Thankfully, wrestling came to my rescue again. I'm extremely fortunate to live in a country where pro wrestling is very much alive and well. The heavy hitters of Japanese wrestling, like New Japan, DDT, and Dragon Gate, pass by Osaka every couple of months. Additionally, there seems to be at least one local show taking place most weeks. I began going to some of the shows, first with my wife, then by myself since she doesn't really like wrestling. Going to these shows on my own, I obviously didn't know a single person. As a matter of fact, I was probably the only Westerner in the crowd for most of the shows. But despite all of that, I felt like we were all connected for those three or four hours of the show. It's really weird to explain, but I felt like we were all on the same wavelength, like all of those people were my friends. Going to these shows are the only time I feel like I belong in Japan and am not an outsider.

The Columns Forum also came to my rescue recently.

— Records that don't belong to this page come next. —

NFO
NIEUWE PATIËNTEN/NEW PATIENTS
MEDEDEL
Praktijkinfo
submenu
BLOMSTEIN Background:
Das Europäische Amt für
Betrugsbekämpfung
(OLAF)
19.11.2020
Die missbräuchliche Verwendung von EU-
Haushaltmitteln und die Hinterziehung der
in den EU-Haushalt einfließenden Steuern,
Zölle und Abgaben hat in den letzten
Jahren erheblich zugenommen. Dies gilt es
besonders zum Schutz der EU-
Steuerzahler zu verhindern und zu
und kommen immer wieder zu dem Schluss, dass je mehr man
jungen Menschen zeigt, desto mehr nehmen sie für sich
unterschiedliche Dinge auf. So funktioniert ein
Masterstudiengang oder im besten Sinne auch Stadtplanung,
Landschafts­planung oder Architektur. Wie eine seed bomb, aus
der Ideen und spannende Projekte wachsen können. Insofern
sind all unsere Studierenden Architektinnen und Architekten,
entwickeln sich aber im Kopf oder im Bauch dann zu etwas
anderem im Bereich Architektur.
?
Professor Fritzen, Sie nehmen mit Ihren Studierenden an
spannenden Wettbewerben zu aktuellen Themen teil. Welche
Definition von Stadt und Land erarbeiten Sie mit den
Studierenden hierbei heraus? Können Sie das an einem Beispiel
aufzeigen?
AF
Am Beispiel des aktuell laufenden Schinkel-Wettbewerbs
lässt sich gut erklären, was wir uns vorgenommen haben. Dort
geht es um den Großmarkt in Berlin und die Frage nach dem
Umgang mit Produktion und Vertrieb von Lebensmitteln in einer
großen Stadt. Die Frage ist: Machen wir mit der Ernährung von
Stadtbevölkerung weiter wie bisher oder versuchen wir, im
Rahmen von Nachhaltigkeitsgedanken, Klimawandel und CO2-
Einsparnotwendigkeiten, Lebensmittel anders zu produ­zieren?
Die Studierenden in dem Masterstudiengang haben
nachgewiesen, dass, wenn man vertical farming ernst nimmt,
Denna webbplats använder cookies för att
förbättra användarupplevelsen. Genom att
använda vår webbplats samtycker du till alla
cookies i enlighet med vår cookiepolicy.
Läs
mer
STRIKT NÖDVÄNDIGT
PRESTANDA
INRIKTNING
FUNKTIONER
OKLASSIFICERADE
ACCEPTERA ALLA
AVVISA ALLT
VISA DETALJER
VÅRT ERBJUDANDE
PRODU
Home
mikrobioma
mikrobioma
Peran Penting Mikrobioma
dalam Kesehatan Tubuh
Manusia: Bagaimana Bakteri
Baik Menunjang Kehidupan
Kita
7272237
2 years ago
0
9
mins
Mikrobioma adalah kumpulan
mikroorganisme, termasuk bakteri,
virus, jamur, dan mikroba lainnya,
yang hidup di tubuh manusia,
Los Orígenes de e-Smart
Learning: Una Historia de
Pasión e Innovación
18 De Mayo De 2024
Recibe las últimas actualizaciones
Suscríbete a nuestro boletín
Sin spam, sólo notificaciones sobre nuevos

It was fun seeing these shows, but I didn't have anyone to talk with to discuss them. I would briefly chat about it with some of my Facebook friends with very little reaction. So I came back to the Columns Forum and nervously submitted a column about my experience going to my first Japanese wrestling show. I say "nervously" because my head was full of doubt. It had been a couple of years since I posted anything in the forums. Did my writing skills suffer during my leave? How would people react to this type of column? Would anyone remember who I was? Those questions were answered quickly - I received very nice feedback from those still around, I spotted a few familiar faces who seemed happy to see me posting again, and the column was voted as the Column of the Month. I remembered my connection with this place, and I wanted to get that bond strengthened again.

Bond

I carefully chose each one of the Japanese words that I used throughout the different sections of this column. Each one of these words consists of two characters. However, each character has its own meaning:

Birthplace: The first character means "exit", the second means "oneself"

Separation: The first character means "part", the second means "stand up"

Migration: The first character means "shift", the second means "reside"

Moving (to start a new job): The first character means "proceed", the second means "responsibility"

Opposite side: The first character means "anti-", the second means "surface"

Bond: The first character means "cause", the second means "relation"

When I began studying the Japanese language, this was one of the first things that caught my attention. Each character has its own meaning but combined with other characters, it can mean something different - often something with a richer, deeper meaning. I like to think that we, as wrestling fans, are the same way. We all mean something on our own, but together we have a stronger purpose of being, whether it's watching a show on TV with close friends, attending a live event with hundreds or thousands of strangers, or chatting online with individuals who you've never seen.

The total distance I've traveled in all the times I've moved is approximately 11,600 miles - about 18,668 kilometers for my friends who still wonder why the hell the U.S. hasn't adopted the Metric System yet. That's a lot of miles going to vastly different places. The one common denominator in all of those places for me has always been wrestling. Most of my life, I thought I was just watching some enjoyable distraction on TV. But reflecting back on how things have gone for me during my life, I can clearly see it's done a lot more than provide me with a few hours of entertainment. Wrestling has provided something to connect me with amazing people that I otherwise wouldn't have any type of association with. It has afforded me friendships that I hope will carry on where I'm living on this planet. For that, I'll always be thankful.